FILE PHOTO: People enjoy on La Malagueta beach as some Spanish provinces are allowed to ease lockdown restrictions during phase two, amid the coronavirus disease (COVID-19) outbreak, in Malaga, southern Spain June 1, 2020. REUTERS/Jon Nazca
Frontiers with France and Portugal have been shut to everyone but Spaniards, cross-border workers and truck drivers since a mid-March lockdown to curb what was then one of the world’s worst coronavirus outbreaks.

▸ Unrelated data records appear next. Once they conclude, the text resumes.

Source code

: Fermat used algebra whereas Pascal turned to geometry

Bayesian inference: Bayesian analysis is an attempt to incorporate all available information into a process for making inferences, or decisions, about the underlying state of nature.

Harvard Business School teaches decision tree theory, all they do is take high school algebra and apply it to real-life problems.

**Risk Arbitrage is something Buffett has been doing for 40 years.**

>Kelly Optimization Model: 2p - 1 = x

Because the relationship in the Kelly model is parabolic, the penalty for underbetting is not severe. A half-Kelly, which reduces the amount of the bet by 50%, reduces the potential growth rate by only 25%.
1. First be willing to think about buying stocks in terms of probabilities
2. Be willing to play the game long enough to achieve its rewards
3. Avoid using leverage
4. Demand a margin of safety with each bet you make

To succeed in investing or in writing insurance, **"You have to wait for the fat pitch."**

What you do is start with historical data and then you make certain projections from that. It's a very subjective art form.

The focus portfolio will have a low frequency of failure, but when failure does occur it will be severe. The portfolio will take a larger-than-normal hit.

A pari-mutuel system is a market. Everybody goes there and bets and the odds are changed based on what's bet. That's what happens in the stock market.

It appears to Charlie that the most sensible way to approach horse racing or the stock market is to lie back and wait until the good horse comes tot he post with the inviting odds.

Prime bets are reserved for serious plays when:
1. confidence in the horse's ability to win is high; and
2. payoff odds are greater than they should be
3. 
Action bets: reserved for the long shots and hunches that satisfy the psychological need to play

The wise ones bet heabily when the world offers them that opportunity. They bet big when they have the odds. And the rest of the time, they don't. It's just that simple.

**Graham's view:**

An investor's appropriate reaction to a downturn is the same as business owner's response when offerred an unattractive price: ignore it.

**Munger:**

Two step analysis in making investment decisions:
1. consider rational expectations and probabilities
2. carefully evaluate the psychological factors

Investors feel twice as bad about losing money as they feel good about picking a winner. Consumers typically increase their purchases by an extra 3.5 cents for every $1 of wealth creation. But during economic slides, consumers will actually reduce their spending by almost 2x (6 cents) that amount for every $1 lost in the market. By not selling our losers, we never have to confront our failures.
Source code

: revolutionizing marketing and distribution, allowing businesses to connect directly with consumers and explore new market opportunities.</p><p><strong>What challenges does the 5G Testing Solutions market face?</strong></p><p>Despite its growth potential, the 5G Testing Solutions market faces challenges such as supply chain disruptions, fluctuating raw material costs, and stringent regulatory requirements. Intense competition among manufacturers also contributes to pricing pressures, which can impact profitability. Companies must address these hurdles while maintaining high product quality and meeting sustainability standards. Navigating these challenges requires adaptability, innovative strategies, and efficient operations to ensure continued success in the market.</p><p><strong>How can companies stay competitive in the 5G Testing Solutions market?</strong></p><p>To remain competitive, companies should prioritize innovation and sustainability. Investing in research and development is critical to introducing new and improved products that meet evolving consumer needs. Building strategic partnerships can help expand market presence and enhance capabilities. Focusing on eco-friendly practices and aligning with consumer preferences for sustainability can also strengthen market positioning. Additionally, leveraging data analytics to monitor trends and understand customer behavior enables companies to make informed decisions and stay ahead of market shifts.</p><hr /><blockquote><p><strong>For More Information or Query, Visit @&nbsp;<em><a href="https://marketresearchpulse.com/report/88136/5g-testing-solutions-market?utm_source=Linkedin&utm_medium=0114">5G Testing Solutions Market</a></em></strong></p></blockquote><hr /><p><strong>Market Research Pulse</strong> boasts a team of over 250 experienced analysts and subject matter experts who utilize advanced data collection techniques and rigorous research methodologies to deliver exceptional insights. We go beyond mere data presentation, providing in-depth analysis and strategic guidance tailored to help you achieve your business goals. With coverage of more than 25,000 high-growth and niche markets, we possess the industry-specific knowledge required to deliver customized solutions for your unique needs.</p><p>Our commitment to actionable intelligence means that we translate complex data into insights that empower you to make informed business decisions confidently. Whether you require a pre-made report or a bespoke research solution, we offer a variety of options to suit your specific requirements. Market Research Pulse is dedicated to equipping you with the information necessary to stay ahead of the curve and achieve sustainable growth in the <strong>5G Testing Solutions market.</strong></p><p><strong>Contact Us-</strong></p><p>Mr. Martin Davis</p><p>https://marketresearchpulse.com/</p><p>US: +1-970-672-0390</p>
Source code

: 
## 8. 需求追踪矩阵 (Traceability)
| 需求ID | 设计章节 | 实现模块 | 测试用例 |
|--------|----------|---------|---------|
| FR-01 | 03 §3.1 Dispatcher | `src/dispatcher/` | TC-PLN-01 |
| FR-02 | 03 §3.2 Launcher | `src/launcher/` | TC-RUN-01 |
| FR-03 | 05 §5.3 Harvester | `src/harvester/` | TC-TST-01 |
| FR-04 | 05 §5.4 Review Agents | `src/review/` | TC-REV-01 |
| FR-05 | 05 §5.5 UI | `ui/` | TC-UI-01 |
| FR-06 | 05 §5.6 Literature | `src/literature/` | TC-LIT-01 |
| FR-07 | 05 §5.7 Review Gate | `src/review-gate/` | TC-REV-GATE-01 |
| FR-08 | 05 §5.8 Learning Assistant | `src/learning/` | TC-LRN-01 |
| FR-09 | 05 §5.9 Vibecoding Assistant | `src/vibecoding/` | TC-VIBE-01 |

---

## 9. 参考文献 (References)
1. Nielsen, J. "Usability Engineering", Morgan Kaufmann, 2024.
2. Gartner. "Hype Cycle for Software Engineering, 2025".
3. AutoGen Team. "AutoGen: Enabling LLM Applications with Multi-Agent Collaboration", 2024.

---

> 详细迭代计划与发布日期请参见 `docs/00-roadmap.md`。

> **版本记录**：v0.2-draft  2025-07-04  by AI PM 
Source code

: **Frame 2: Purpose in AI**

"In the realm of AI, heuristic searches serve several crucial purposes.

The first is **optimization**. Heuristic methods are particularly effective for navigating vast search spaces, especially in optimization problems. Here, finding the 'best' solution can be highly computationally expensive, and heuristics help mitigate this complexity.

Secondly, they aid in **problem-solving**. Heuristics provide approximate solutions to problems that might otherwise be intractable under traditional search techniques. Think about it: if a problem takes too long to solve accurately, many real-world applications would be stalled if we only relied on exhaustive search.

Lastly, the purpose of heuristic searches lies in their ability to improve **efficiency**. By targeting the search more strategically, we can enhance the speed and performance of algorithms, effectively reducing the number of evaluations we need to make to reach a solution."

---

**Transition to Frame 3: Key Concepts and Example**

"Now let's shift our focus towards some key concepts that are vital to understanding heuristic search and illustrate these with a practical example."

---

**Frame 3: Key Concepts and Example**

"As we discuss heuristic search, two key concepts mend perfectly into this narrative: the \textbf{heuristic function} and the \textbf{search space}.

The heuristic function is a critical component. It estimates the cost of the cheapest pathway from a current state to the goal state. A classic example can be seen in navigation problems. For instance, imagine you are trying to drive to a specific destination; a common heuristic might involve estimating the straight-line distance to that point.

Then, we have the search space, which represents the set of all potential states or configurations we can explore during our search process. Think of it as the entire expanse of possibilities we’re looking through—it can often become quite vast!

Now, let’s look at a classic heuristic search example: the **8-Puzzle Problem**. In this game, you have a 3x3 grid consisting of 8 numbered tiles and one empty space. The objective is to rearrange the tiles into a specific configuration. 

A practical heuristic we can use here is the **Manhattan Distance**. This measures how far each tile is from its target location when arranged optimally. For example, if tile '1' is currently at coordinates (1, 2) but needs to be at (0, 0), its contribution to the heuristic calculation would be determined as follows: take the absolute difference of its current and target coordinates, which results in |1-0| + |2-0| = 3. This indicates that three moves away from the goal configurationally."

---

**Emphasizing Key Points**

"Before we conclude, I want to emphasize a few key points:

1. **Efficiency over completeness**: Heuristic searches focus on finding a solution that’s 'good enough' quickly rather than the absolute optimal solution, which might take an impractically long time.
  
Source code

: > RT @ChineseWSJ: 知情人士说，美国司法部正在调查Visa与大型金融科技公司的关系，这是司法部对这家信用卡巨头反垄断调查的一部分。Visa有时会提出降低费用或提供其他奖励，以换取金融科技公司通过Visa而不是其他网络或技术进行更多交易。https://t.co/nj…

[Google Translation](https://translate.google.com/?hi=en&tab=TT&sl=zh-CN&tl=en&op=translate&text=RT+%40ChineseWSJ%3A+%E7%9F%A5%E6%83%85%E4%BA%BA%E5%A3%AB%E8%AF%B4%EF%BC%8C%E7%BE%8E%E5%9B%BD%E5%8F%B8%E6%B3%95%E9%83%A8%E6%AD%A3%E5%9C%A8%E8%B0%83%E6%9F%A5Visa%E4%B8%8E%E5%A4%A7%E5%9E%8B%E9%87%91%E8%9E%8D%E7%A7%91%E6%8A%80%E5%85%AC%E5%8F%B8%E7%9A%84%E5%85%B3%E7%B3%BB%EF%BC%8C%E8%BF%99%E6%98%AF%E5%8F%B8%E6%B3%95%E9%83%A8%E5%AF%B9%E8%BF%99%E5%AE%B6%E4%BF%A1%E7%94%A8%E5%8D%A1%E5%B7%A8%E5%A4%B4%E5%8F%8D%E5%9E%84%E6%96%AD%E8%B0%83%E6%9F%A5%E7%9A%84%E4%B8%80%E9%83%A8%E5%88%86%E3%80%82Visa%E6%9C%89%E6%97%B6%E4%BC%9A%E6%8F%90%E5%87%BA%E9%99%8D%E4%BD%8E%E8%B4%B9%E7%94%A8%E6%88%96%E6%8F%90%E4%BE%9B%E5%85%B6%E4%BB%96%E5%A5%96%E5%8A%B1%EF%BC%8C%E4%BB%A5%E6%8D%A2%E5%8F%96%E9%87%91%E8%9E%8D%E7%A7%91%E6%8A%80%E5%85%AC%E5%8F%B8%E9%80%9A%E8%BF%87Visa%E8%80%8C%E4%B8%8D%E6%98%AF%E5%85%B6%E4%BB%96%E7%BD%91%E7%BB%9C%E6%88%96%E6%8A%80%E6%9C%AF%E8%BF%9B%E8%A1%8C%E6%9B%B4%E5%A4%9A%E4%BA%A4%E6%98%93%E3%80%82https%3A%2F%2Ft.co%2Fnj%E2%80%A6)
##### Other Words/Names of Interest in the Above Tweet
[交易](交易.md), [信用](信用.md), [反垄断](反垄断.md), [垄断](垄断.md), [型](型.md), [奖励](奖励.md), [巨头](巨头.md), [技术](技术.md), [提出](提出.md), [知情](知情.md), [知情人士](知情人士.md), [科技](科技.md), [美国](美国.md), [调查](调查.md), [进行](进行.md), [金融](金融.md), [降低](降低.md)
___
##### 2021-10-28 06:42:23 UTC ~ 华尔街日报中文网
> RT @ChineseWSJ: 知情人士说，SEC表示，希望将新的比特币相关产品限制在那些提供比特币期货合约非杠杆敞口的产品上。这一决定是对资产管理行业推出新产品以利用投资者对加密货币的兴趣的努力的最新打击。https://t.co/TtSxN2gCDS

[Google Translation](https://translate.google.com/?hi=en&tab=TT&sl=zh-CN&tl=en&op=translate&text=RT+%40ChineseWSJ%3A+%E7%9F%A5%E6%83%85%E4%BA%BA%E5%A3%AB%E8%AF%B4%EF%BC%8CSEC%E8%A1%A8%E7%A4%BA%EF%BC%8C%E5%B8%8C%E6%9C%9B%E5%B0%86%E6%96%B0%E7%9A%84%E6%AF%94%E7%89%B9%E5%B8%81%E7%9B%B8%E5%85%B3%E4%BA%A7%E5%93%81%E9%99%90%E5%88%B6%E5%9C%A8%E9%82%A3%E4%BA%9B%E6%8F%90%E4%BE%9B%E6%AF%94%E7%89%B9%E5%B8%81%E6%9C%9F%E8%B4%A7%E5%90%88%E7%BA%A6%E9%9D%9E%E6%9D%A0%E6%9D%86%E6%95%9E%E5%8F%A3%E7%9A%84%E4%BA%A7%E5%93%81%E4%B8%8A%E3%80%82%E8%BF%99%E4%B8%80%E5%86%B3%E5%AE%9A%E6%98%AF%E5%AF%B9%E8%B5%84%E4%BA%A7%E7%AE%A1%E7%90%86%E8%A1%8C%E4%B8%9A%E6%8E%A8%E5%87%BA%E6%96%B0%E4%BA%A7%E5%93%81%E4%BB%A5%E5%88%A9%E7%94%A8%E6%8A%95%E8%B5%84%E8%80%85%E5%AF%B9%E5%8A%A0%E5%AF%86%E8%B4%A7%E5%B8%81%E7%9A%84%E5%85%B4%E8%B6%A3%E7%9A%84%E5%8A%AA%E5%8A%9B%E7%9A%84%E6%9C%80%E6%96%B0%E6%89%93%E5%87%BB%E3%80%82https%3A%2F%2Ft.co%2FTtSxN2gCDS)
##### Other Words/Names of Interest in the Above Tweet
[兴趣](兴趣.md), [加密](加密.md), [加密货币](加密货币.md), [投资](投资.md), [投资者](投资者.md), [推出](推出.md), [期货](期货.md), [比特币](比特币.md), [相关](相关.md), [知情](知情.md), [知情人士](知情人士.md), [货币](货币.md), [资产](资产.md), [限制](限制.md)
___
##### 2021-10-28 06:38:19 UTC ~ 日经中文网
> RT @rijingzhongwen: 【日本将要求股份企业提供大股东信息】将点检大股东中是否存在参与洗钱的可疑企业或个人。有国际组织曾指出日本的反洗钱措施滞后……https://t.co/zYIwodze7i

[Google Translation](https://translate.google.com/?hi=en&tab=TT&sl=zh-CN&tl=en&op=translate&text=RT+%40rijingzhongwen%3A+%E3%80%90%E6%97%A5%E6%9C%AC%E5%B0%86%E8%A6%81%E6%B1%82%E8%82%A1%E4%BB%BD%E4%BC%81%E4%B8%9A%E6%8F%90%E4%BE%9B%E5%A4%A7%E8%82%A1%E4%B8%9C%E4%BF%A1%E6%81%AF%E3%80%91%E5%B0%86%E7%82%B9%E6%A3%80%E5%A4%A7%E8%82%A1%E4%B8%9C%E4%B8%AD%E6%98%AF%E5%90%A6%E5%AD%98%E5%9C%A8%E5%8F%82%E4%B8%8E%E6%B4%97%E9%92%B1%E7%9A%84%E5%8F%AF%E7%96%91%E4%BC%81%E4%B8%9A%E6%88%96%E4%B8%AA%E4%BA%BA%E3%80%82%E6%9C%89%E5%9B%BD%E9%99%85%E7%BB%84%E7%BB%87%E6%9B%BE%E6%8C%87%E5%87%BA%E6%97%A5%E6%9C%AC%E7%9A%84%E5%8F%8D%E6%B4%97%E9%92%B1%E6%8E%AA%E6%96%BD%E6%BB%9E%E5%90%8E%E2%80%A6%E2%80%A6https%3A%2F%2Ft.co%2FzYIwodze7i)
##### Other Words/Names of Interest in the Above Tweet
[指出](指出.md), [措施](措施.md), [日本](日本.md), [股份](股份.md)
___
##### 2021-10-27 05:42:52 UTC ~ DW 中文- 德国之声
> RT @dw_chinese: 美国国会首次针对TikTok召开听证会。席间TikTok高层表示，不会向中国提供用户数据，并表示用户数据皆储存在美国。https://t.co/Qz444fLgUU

But with its rate of deaths and infections sharply down, Spain is among nations trying to gradually restore freedom of movement in Europe’s usually border-free Schengen area.
“This is very important because it will allow us to recover some tourists … on land routes,” Spain’s Tourism Minister Reyes Maroto said in the world’s second most visited nation where the sector accounts for about 12% of the economy.
Maroto said Spain would probably exempt arrivals by land from France and Portugal from a 14-day quarantine obligation currently in place, but added that was yet to be approved.
Maroto said tour operator TUI was due to bring 6,000 Germans to visit the Balearic archipelago around the island of Mallorca.
She said this and another scheme in the Canary islands off the northwest of Africa were expected to take place during the second half of June, before borders fully open on July 1.
The two island regions are “in a good position from the point of view of controlling the pandemic” she said.
Spain has registered 240,326 coronavirus cases and 27,128 deaths.
These early visitors’ temperatures will be tested, and they will be asked to fill in a questionnaire about their health and where they will stay for tracking, the minister said.
They will also use a contact-tracing mobile telephone app.
France has previously said it favours Europe opening internal borders from June 15, and Portugal that it assumed its border with Spain would be shut until the end of the month.